How to Create Blog Content That Matters Most to Consumers

How can blogging save a business? It’s a question I get a lot — not because of the field I’m in (though, admittedly, that does play a role) but because it kept my swimming pool business from, for lack of a better term, going under.

For years, the business marketed from the inside out, focusing on our products and our services. What we failed to realize was that customers don’t just want to be pitched to — they want to be educated.

It wasn’t until we stopped thinking of ourselves as just pool builders and started using blog content (text and video) to become teachers and problem solvers that we saw a real change in business. If someone had a question about pools, we had the answer.

By blogging about useful content, businesses of all sizes provide customers value beyond your products and services. You give them incentive to return to your website because you’re talking about what they care about. You become the destination for information, not another company blasting out one-way messaging.

But it needs to be the right kind of information. A HubSpot study found that 81 percent of companies believe their content is useful, proof that if your blogs aren’t catching on, it’s probably because the subject matter is off-base.

Give ’Em What They Want

Content marketing is no small feat, and many companies struggle with its creation and execution. Not everyone has the time to create content, let alone come up with the actual subject matter for it.

When my company started content marketing, we discussed costs associated with our product, wrote about product comparisons, and even posted a piece that allowed consumers to “pre-qualify” themselves for our product. This let them know whether a fiberglass pool was a good fit, which saved us time with prospecting.

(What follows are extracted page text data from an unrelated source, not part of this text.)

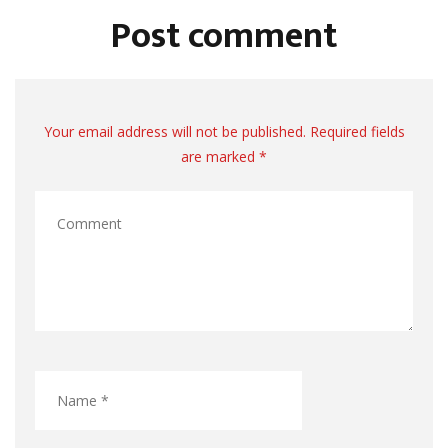
Post comment
Your email address will not be published. Required fields
are marked *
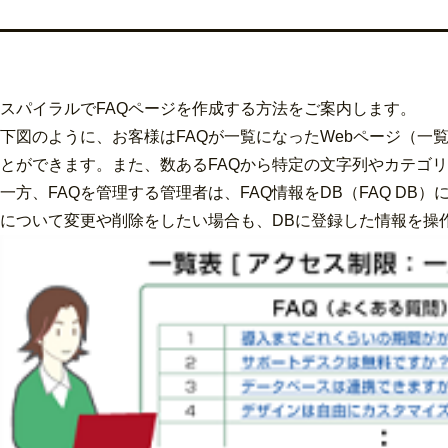
スパイラルでFAQページを作成する方法をご案内します。
下図のように、お客様はFAQが一覧になったWebページ（
とができます。また、数あるFAQから特定の文字列やカテゴ
一方、FAQを管理する管理者は、FAQ情報をDB（FAQ D
について変更や削除をしたい場合も、DBに登録した情報を操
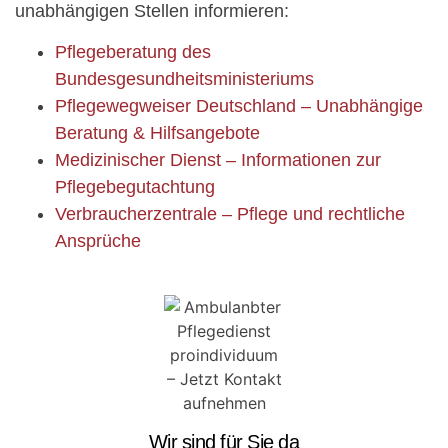
unabhängigen Stellen informieren:
Pflegeberatung des
Bundesgesundheitsministeriums
Pflegewegweiser Deutschland – Unabhängige
Beratung & Hilfsangebote
Medizinischer Dienst – Informationen zur
Pflegebegutachtung
Verbraucherzentrale – Pflege und rechtliche
Ansprüche
Wir sind für Sie da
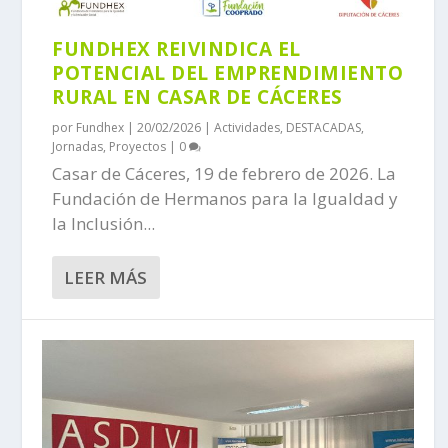
FUNDHEX REIVINDICA EL
POTENCIAL DEL EMPRENDIMIENTO
RURAL EN CASAR DE CÁCERES
por
Fundhex
|
20/02/2026
|
Actividades
,
DESTACADAS
,
Jornadas
,
Proyectos
|
0
Casar de Cáceres, 19 de febrero de 2026. La
Fundación de Hermanos para la Igualdad y
la Inclusión...
LEER MÁS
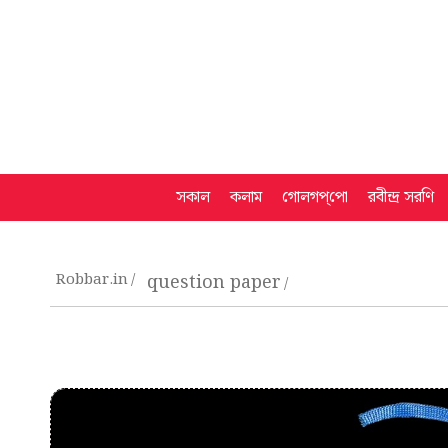
সকাল
কলাম
গোলগপ্‌পো
রবীন্দ্র সরণি
Robbar.in
question paper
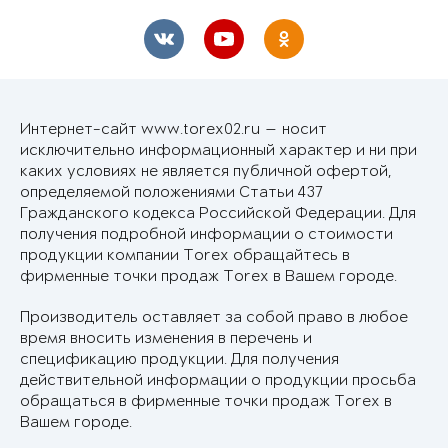
Интернет-сайт www.torex02.ru — носит
исключительно информационный характер и ни при
каких условиях не является публичной офертой,
определяемой положениями Статьи 437
Гражданского кодекса Российской Федерации. Для
получения подробной информации о стоимости
продукции компании Torex обращайтесь в
фирменные точки продаж Torex в Вашем городе.
Производитель оставляет за собой право в любое
время вносить изменения в перечень и
спецификацию продукции. Для получения
действительной информации о продукции просьба
обращаться в фирменные точки продаж Torex в
Вашем городе.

Once you understand what subjects appeal most to your customers, you’ve now got buckets to draw from for engaging content. But the question remains: How do you go about creating the content? The following are good places to start:

1. Put someone in charge

For many businesses, content is created with a very limited view of the end results. But if the goal is to build brand awareness, nurture customer relationships, and ultimately drive sales, content must be strategic, which is where a content manager comes in.

This is a person who can not only create content, but who also understands social media trends and how to monitor them. A good content manager has a pulse on what customers want and creates content around that.

2. Capture content

Each day, businesses create valuable content without ever knowing it. Just look at the last email a sales rep sent out to a prospect. It probably contained some useful information about your products or services that can be repurposed as long as you capture it.

In fact, our clients see a bump in content production when they build gates to capture educational emails coming out of their businesses. All it takes is bcc’ing one person in the marketing department. At the very least, you’ll generate a constant stream of ideas that will meet the needs of readers.

3. Hold blogathons

Want to create a ton of content in a short period? A blogathon may be the answer. It gives all your employees an opportunity to share their knowledge about the business, which provides you with a diversity of thought and insights into the things that really concern customers.

For instance, a client of ours collected 50 pieces of content out of a single blogathon. While some of it will never see the light of day, it can lead to ideas that can later be turned into serviceable content. It also encourages collaboration among co-workers and helps break down those silos impeding the flow of information necessary for constant content creation.

Nothing should stop you from launching a content marketing strategy. You already have the information at your disposal; you just need to start using it correctly in order to make an impact on consumers.